To prioritise the opportunities identified, ask two questions of each opportunity: 1) how easy or difficult would it be to pursue this opportunity (considering technological feasibility, likely cost, time to market)? And, 2) if we were able to use this trend to remove that barrier, what would the impact be? You might plot the ideas on a 2 x 2 matrix of ease and impact. Don’t rule out potentially high-impact opportunities that seem too difficult. In our experience, it is these types of seemingly “crazy” ideas that lead to the biggest leaps in advantage, because the technologies and other trends driving proximity are moving so much faster than most people believe they are. What at first seems a joke, with a little digging, you find is actually happening.

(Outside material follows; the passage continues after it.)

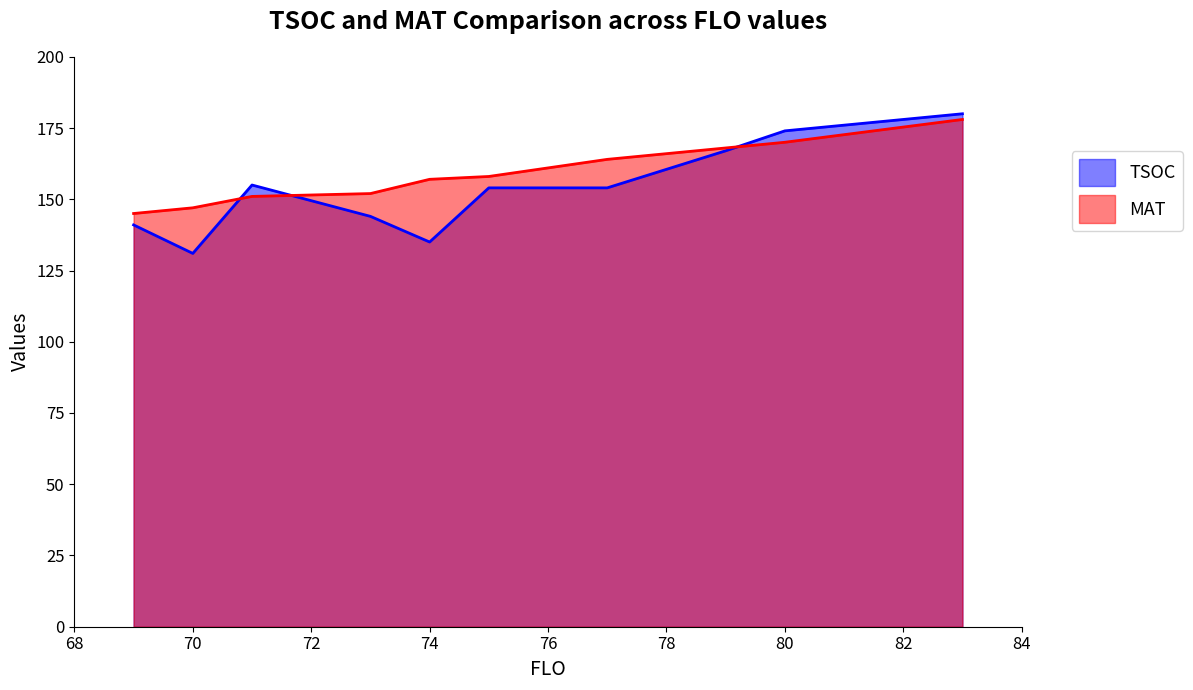

What is the value of the MAT point at the 9th from the left?

170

For example, these four steps eventually led the food importer to the idea of 3D printing food with a paste made from one of their core ingredients. The idea seemed potentially high-impact, but also inordinately difficult. They were about to laugh the idea off as a joke. But instead of dropping the idea, they did a little research and found that 3D food printing technology is actually far more advanced and affordable than they had thought. So, they funded a small pilot, that led to another, that put them on a path that could potentially lead to proximate advantage.

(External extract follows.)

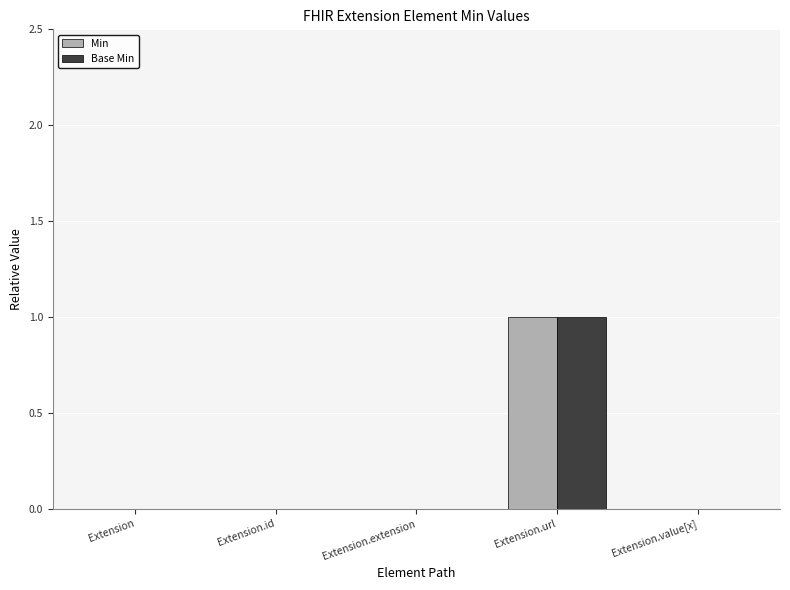

The Min series shows 0 at Extension.extension. True or false?

True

These same four steps have led to leading edge developments in other industries, too.  A law firm began exploring a combination of human and AI-enabled solutions which would enable it to deliver legal advice to clients without the need for a meeting. A car wash chain envisioned building smaller form car washes that could be operated with fewer staff, and therefore be placed closer to residential areas to intercept customers before they got to the competition. A furniture company thought of ways to do more of the furniture assembly at their retail locations, facilitated by 3D printing of certain parts, to reduce inventory, shorten customer wait times, and provide more customized options.

Proximity is more than an abstract idea. We have found that when applied systematically, it can create strategic clarity and reveal tangible, valuable, and near-term strategic moves.